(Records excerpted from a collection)
=== Section Start ===

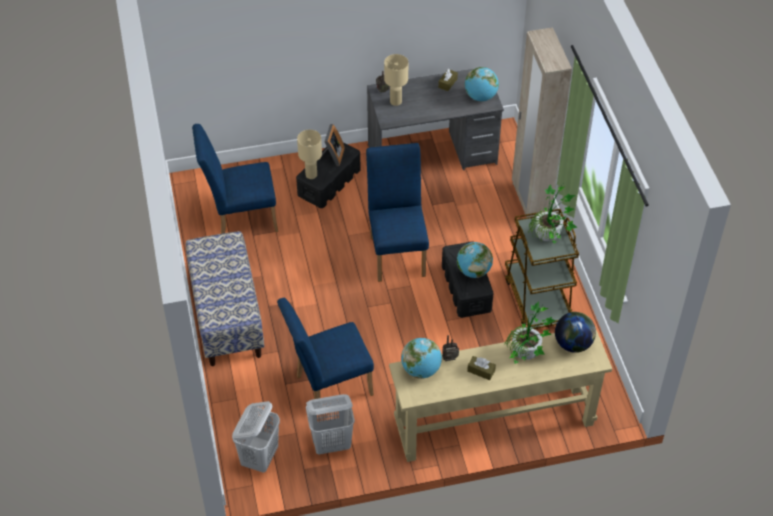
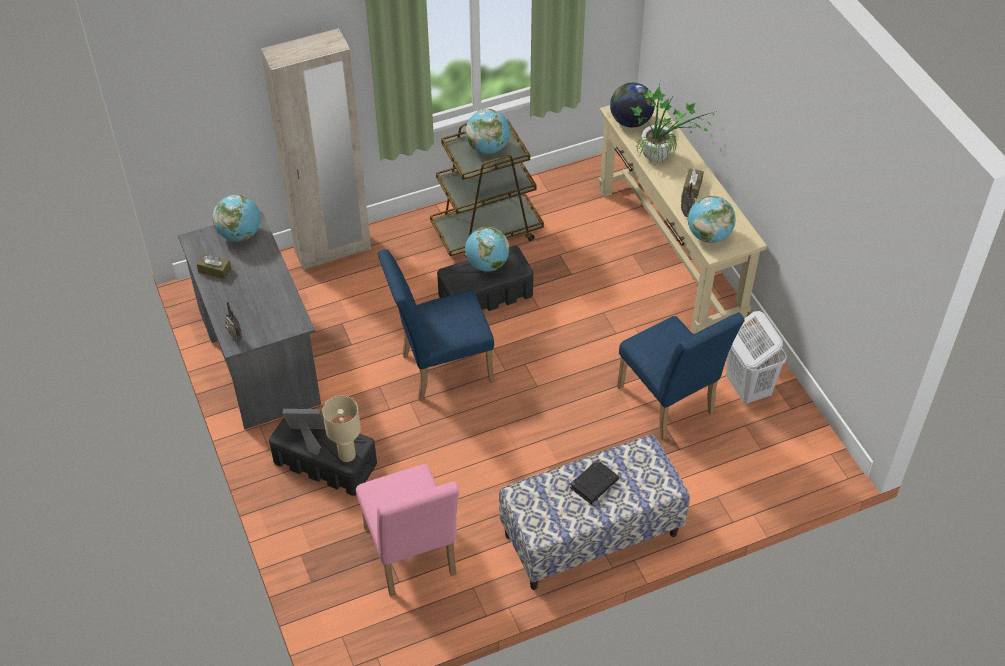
camera: 100 degrees left, 0 degrees up
(228, 281) = (594, 483): none -> black book
(240, 219) = (411, 558): blue chair -> pink chair
(260, 457) = (791, 454): white laundry basket -> none
(396, 101) = (257, 320): beige table lamp -> none
(549, 240) = (488, 148): potted plant -> globe

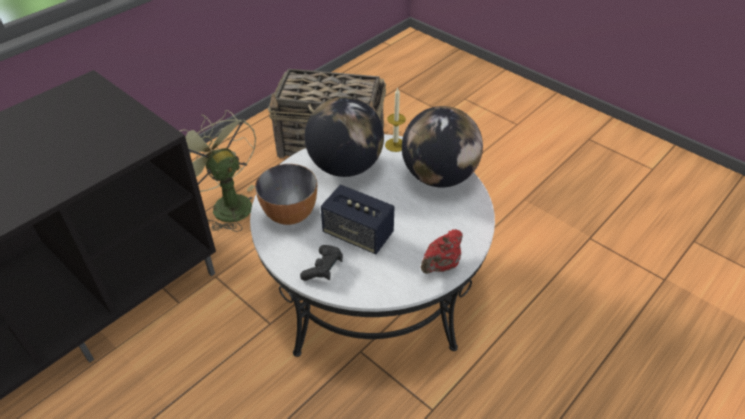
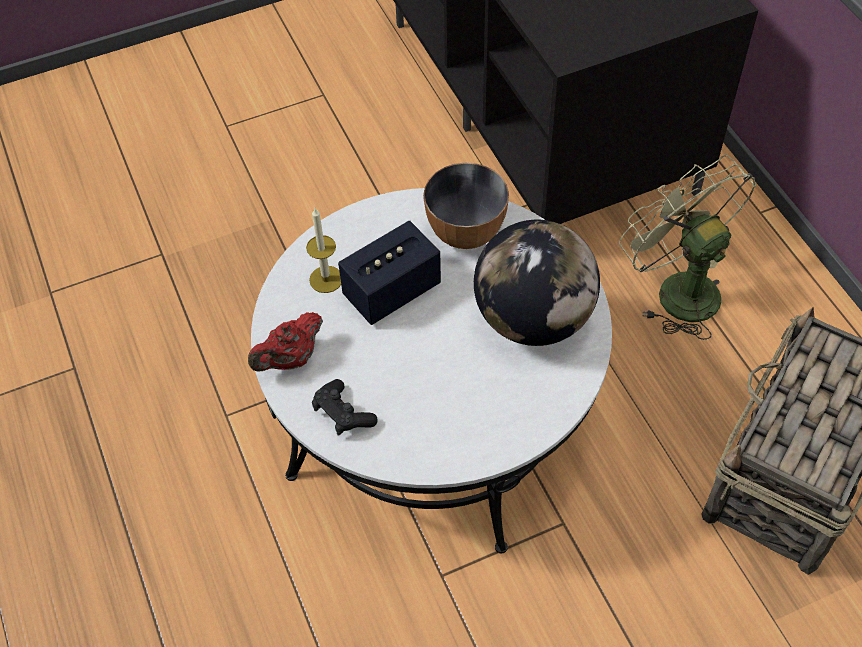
camera: 115 degrees right, 10 degrees up
(226, 204) = (677, 289): green fan -> green fan turned 105 degrees counterclockwise
(323, 269) = (354, 240): black game controller -> black game controller (343, 414)
(395, 145) = (558, 401): candle -> candle (326, 279)
(438, 177) = (455, 429): globe -> none
(441, 265) = (290, 359): red teapot -> red teapot turned 105 degrees counterclockwise

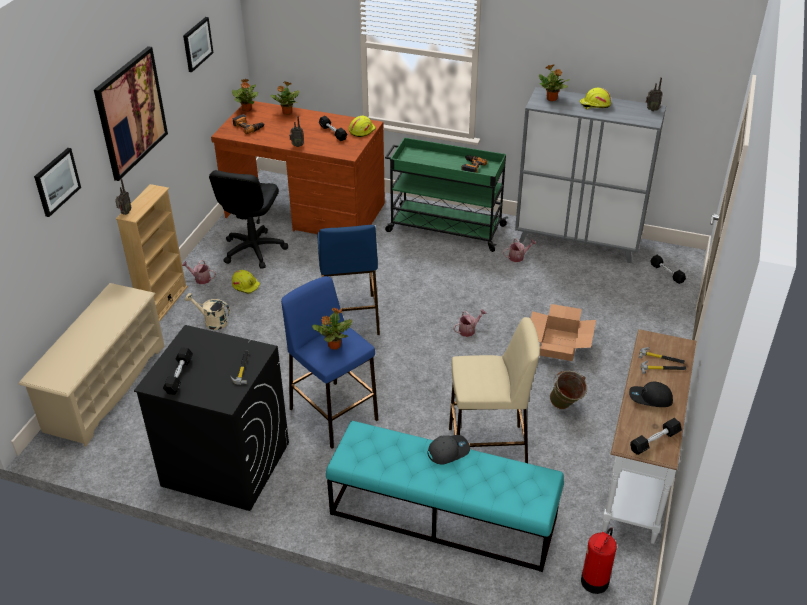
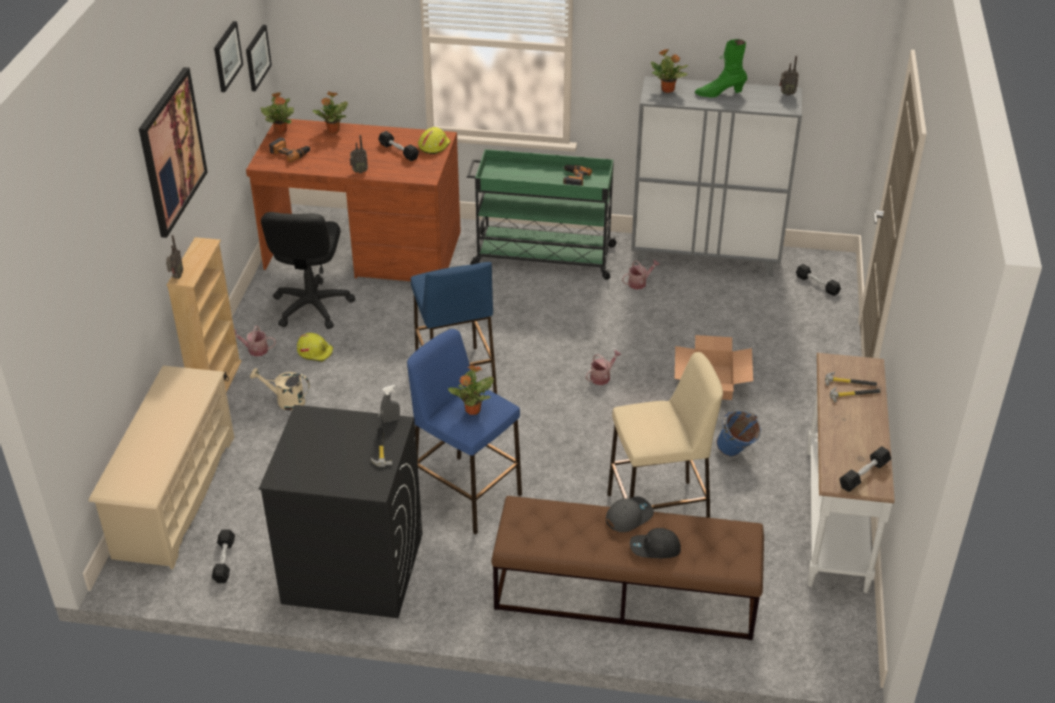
camera: 10 degrees left, 0 degrees up
(56, 181) = (111, 246): picture -> picture (257, 57)
(179, 376) = (308, 465): black dumbbell -> black dumbbell (224, 561)
(257, 346) = (391, 419): none -> grey spray bottle
(442, 516) = (624, 594): turquoise bench -> brown bench
(565, 407) = (736, 454): green bucket -> blue bucket
(594, 105) = (719, 93): yellow hard hat -> green boot
(594, 582) = (812, 643): fire extinguisher -> none
(650, 399) = (848, 429): black cap -> black cap (654, 549)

=== Section End ===

REQUIRED ACTION:
With all pictures omitted, return exactly the lines from the one containing "(438, 177) = (455, 429): globe -> none" through the end of the entries above.

ANSWER SPACE:
(438, 177) = (455, 429): globe -> none
(441, 265) = (290, 359): red teapot -> red teapot turned 105 degrees counterclockwise

camera: 10 degrees left, 0 degrees up
(56, 181) = (111, 246): picture -> picture (257, 57)
(179, 376) = (308, 465): black dumbbell -> black dumbbell (224, 561)
(257, 346) = (391, 419): none -> grey spray bottle
(442, 516) = (624, 594): turquoise bench -> brown bench
(565, 407) = (736, 454): green bucket -> blue bucket
(594, 105) = (719, 93): yellow hard hat -> green boot
(594, 582) = (812, 643): fire extinguisher -> none
(650, 399) = (848, 429): black cap -> black cap (654, 549)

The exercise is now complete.